■ Activity
Within the entries below, the lines from the one with "antes de las 11:30 de la noche." through the one with "trabajan para recopilar todas las grabaciones" are to be set down exactly, both ends kept.
-------- Material to process --------
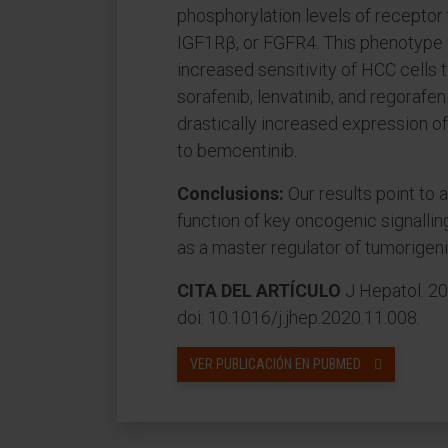
phosphorylation levels of recepto
IGF1Rβ, or FGFR4. This phenotype w
increased sensitivity of HCC cells t
sorafenib, lenvatinib, and regoraf
drastically increased expression o
to bemcentinib.
Conclusions:
Our results point to
function of key oncogenic signallin
as a master regulator of tumorigeni
CITA DEL ARTÍCULO
J Hepatol. 2
doi: 10.1016/j.jhep.2020.11.008.
VER PUBLICACIÓN EN PUBMED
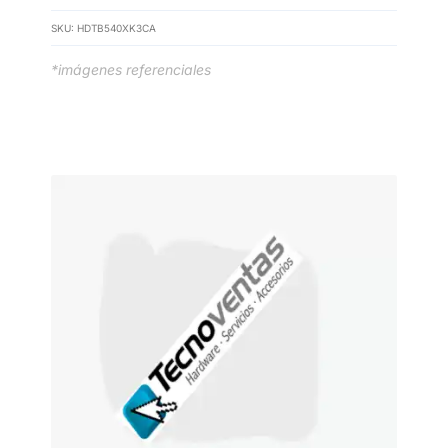
SKU:
HDTB540XK3CA
*imágenes referenciales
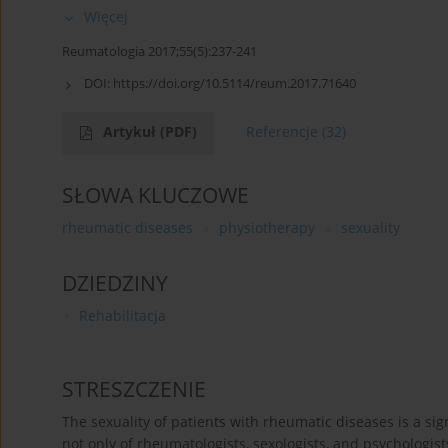
Więcej
Reumatologia 2017;55(5):237-241
DOI:
https://doi.org/10.5114/reum.2017.71640
Artykuł
(PDF)
Referencje
(32)
SŁOWA KLUCZOWE
rheumatic diseases
physiotherapy
sexuality
DZIEDZINY
Rehabilitacja
STRESZCZENIE
The sexuality of patients with rheumatic diseases is a sign
not only of rheumatologists, sexologists, and psychologis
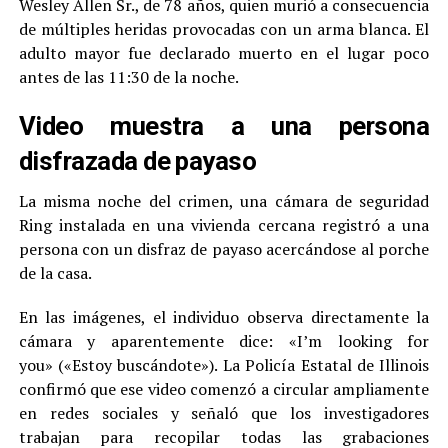
Wesley Allen Sr., de 78 años, quien murió a consecuencia
de múltiples heridas provocadas con un arma blanca. El
adulto mayor fue declarado muerto en el lugar poco
antes de las 11:30 de la noche.
Video muestra a una persona
disfrazada de payaso
La misma noche del crimen, una cámara de seguridad
Ring instalada en una vivienda cercana registró a una
persona con un disfraz de payaso acercándose al porche
de la casa.
En las imágenes, el individuo observa directamente la
cámara y aparentemente dice: «I’m looking for
you» («Estoy buscándote»). La Policía Estatal de Illinois
confirmó que ese video comenzó a circular ampliamente
en redes sociales y señaló que los investigadores
trabajan para recopilar todas las grabaciones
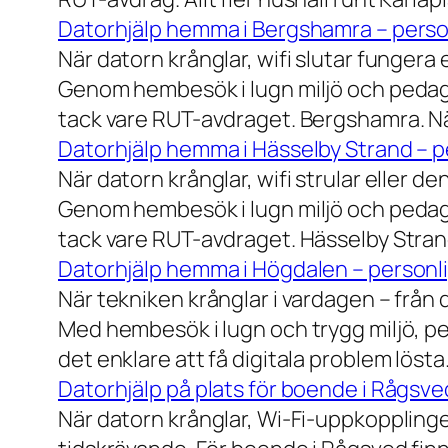
Datorhjälp hemma i Bergshamra – person
När datorn krånglar, wifi slutar fungera 
Genom hembesök i lugn miljö och pedagog
tack vare RUT-avdraget. Bergshamra. När
Datorhjälp hemma i Hässelby Strand – pe
När datorn krånglar, wifi strular eller de
Genom hembesök i lugn miljö och pedagog
tack vare RUT-avdraget. Hässelby Strand.
Datorhjälp hemma i Högdalen – personli
När tekniken krånglar i vardagen – från da
Med hembesök i lugn och trygg miljö, pe
det enklare att få digitala problem löst
Datorhjälp på plats för boende i Rågsve
När datorn krånglar, Wi-Fi-uppkopplinge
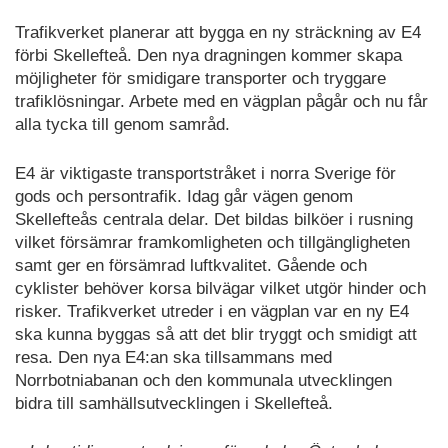
Trafikverket planerar att bygga en ny sträckning av E4
förbi Skellefteå. Den nya dragningen kommer skapa
möjligheter för smidigare transporter och tryggare
trafiklösningar. Arbete med en vägplan pågår och nu får
alla tycka till genom samråd.
E4 är viktigaste transportstråket i norra Sverige för
gods och persontrafik. Idag går vägen genom
Skellefteås centrala delar. Det bildas bilköer i rusning
vilket försämrar framkomligheten och tillgängligheten
samt ger en försämrad luftkvalitet. Gående och
cyklister behöver korsa bilvägar vilket utgör hinder och
risker. Trafikverket utreder i en vägplan var en ny E4
ska kunna byggas så att det blir tryggt och smidigt att
resa. Den nya E4:an ska tillsammans med
Norrbotniabanan och den kommunala utvecklingen
bidra till samhällsutvecklingen i Skellefteå.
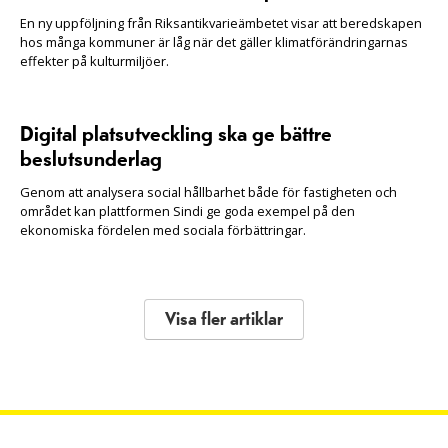
En ny uppföljning från Riksantikvarieämbetet visar att beredskapen
hos många kommuner är låg när det gäller klimatförändringarnas
effekter på kulturmiljöer.
Digital platsutveckling ska ge bättre
beslutsunderlag
Genom att analysera social hållbarhet både för fastigheten och
området kan plattformen Sindi ge goda exempel på den
ekonomiska fördelen med sociala förbättringar.
Visa fler artiklar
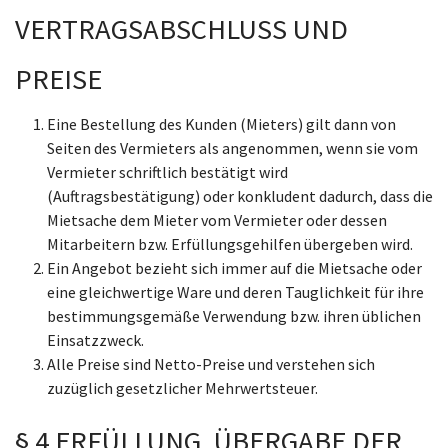
VERTRAGSABSCHLUSS UND
PREISE
Eine Bestellung des Kunden (Mieters) gilt dann von
Seiten des Vermieters als angenommen, wenn sie vom
Vermieter schriftlich bestätigt wird
(Auftragsbestätigung) oder konkludent dadurch, dass die
Mietsache dem Mieter vom Vermieter oder dessen
Mitarbeitern bzw. Erfüllungsgehilfen übergeben wird.
Ein Angebot bezieht sich immer auf die Mietsache oder
eine gleichwertige Ware und deren Tauglichkeit für ihre
bestimmungsgemäße Verwendung bzw. ihren üblichen
Einsatzzweck.
Alle Preise sind Netto-Preise und verstehen sich
zuzüglich gesetzlicher Mehrwertsteuer.
§ 4 ERFÜLLUNG, ÜBERGABE DER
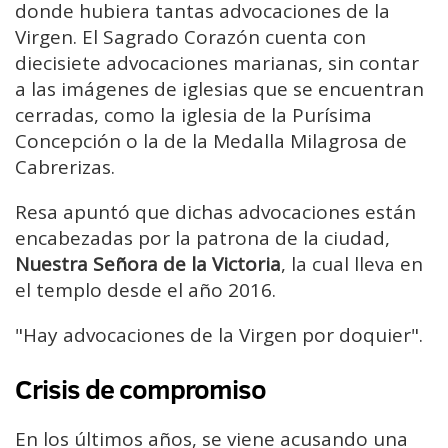
donde hubiera tantas advocaciones de la
Virgen. El Sagrado Corazón cuenta con
diecisiete advocaciones marianas, sin contar
a las imágenes de iglesias que se encuentran
cerradas, como la iglesia de la Purísima
Concepción o la de la Medalla Milagrosa de
Cabrerizas.
Resa apuntó que dichas advocaciones están
encabezadas por la patrona de la ciudad,
Nuestra Señora de la Victoria
, la cual lleva en
el templo desde el año 2016.
"Hay advocaciones de la Virgen por doquier".
Crisis de compromiso
En los últimos años, se viene acusando una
--------
■ Result of the exercise
antes de las 11:30 de la noche.
Video muestra a una persona
disfrazada de payaso
La misma noche del crimen, una cámara de seguridad
Ring instalada en una vivienda cercana registró a una
persona con un disfraz de payaso acercándose al porche
de la casa.
En las imágenes, el individuo observa directamente la
cámara y aparentemente dice: «I’m looking for
you» («Estoy buscándote»). La Policía Estatal de Illinois
confirmó que ese video comenzó a circular ampliamente
en redes sociales y señaló que los investigadores
trabajan para recopilar todas las grabaciones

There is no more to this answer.